--- Document excerpt Enclosed Below ---

The defendant father was indicted in 1994 in a twenty-eight count indictment charging that he engaged in sex relations with his 15 year old daughter, during a three month period. He entered into a negotiated Alford-Serrano plea to one count of rape in the third degree with the assistant district attorney, with the knowledge and consent of the victim’s mother. The court in view of the representations of the prosecutor, and the defense along with the victim’s mother, accepted the plea bargain based on the fact that the victim was of limited intelligence and would be unduly traumatized by testifying in court against her father. While the father maintained his innocence he claimed that a jury might convict him of rape in the first degree rather than the statutory rape charge to which he pled. Domestic violence at its worst.
The criminal defendant father argues that since he took an Alford-Serrano plea, whereby he maintained his innocence, yet acknowledged that the prosecutor may have been able to obtain a conviction, it should not be used against him in calculating his classification as a sex offender.

--- End of Enclosed Document excerpt ---

Try it: Write the next part of the case summary about the father's Alford-Serrano plea, picking up after its final sentence.

--- Data under study Enclosed Below ---

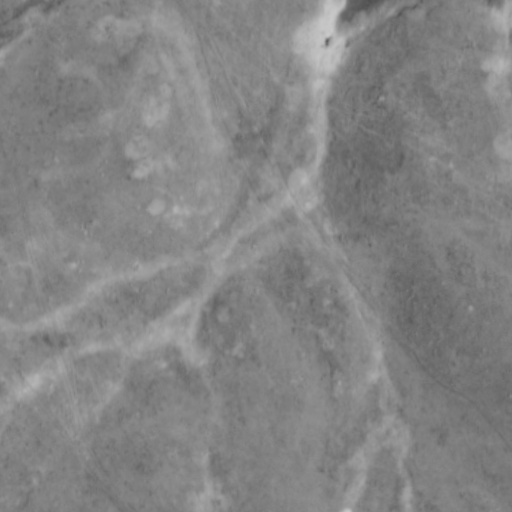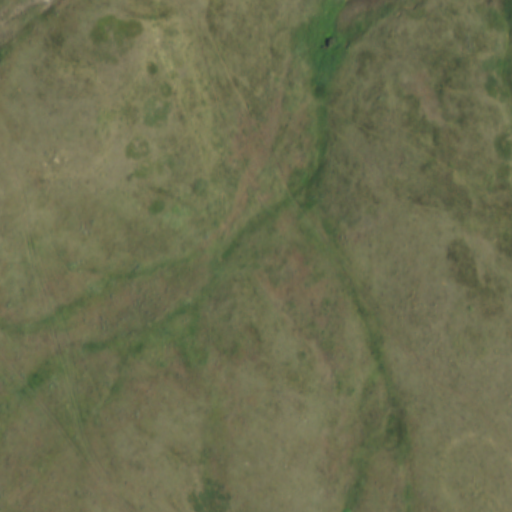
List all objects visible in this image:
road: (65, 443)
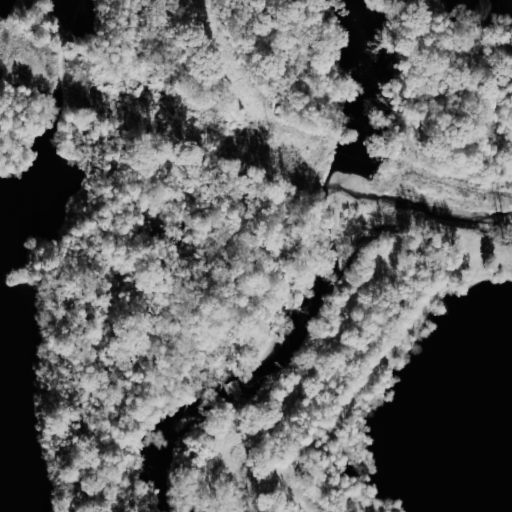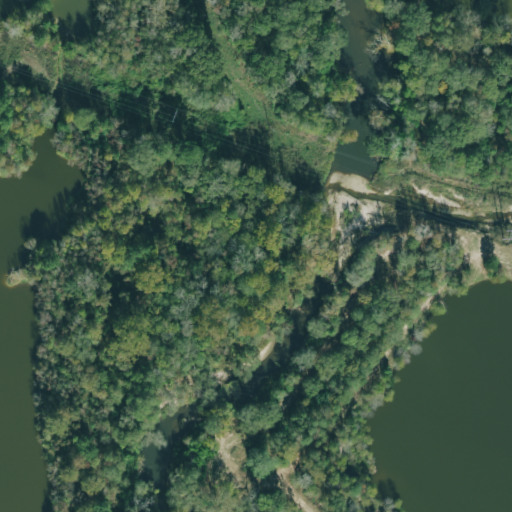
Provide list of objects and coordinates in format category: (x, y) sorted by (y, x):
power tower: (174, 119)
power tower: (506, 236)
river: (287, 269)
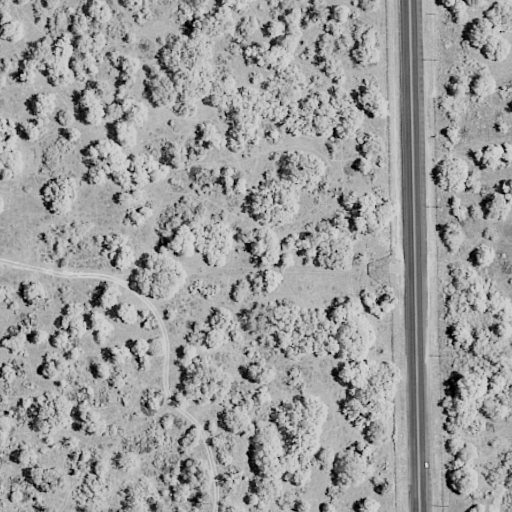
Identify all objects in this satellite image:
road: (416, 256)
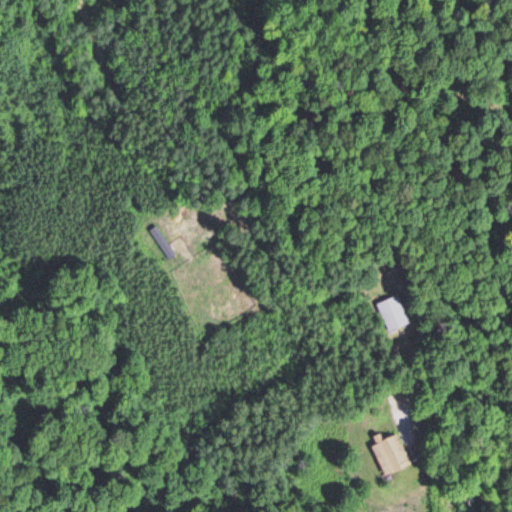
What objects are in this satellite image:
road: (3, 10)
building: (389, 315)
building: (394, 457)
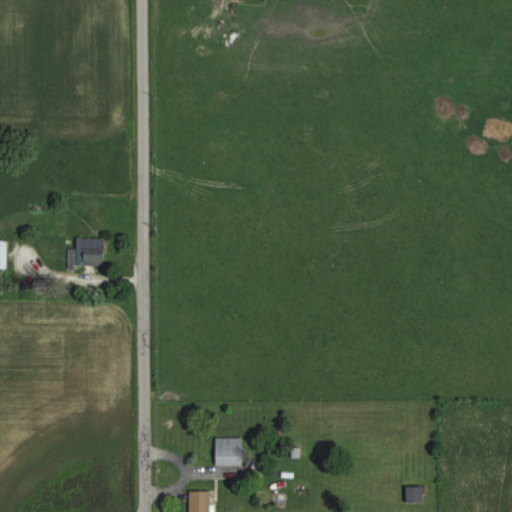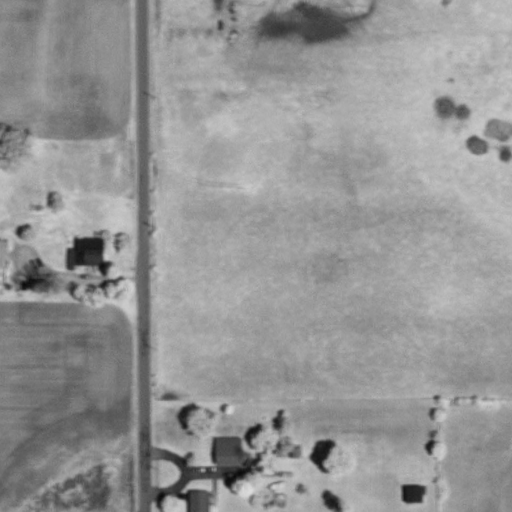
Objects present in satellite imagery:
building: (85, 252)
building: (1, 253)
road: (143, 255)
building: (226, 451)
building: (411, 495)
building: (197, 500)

--- End of Enclosed Data under study ---
--- Data under study Enclosed Below ---

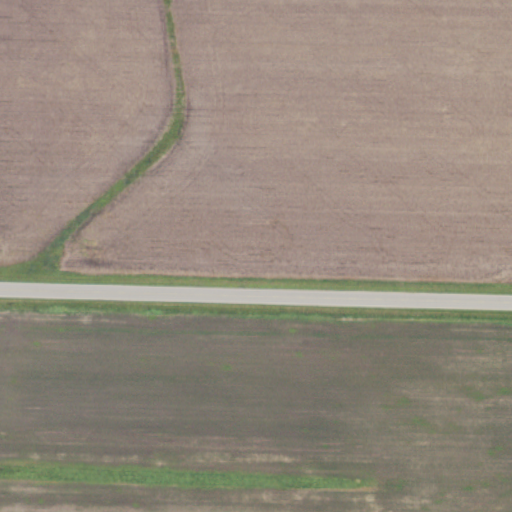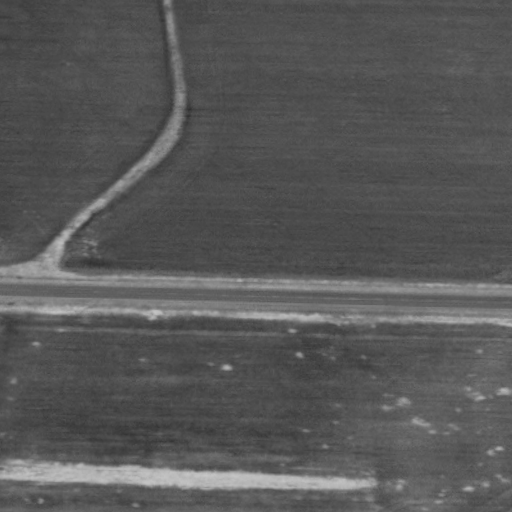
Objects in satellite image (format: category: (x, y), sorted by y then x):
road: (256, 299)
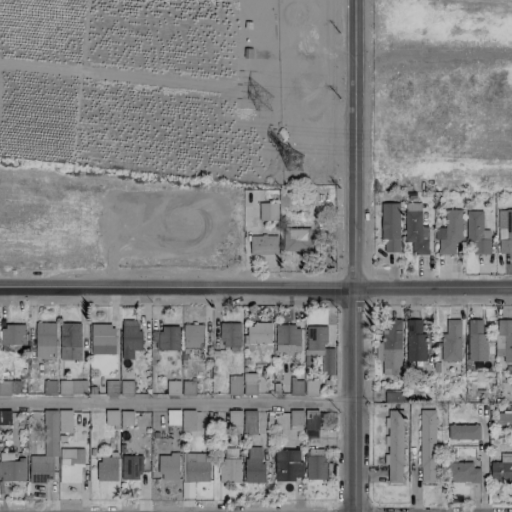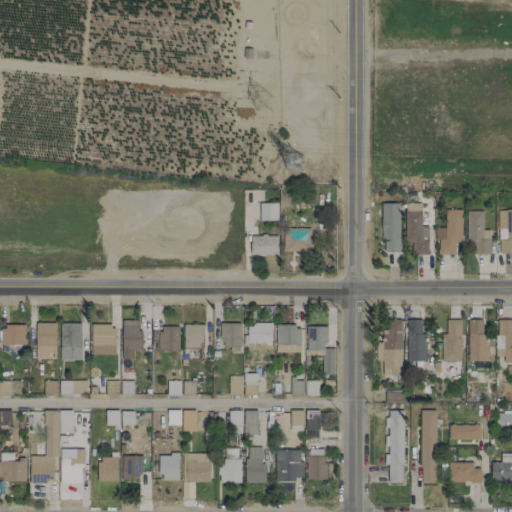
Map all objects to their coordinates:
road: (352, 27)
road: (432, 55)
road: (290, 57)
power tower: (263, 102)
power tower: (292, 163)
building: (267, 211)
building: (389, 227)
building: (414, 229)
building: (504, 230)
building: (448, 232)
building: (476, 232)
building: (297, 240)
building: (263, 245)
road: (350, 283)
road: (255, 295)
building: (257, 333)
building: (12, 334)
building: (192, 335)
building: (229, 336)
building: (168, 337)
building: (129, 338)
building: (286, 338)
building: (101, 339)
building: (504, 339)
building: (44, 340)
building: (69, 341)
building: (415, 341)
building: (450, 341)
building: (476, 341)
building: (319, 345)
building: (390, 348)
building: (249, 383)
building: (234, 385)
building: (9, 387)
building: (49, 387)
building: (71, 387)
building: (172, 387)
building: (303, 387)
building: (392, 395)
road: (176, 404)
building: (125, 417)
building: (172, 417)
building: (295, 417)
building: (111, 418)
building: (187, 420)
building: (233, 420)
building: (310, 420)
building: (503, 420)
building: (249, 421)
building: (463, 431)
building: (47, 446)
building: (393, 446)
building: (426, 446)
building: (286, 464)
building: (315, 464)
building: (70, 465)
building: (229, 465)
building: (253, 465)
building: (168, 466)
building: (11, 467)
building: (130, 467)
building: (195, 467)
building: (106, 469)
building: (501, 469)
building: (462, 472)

--- End of Enclosed Data under study ---

Output of the exercise:
After the plea, the assistant district attorney moved pursuant to Criminal Procedure Law that the defendant submit to a human immunodeficiency virus (“HIV”) test. Attached to the motion was an application for HIV testing signed by the allege victim. The defendant father steadfastly refused to take the HIV test on the ground that he still maintains his innocence and no proof otherwise was ever presented to the court. He also argues that the disclosure of a positive test result if it occurred would harm his reputation in the community since the victim’s family has in the past proliferated defamatory written materials attacking him and his employer.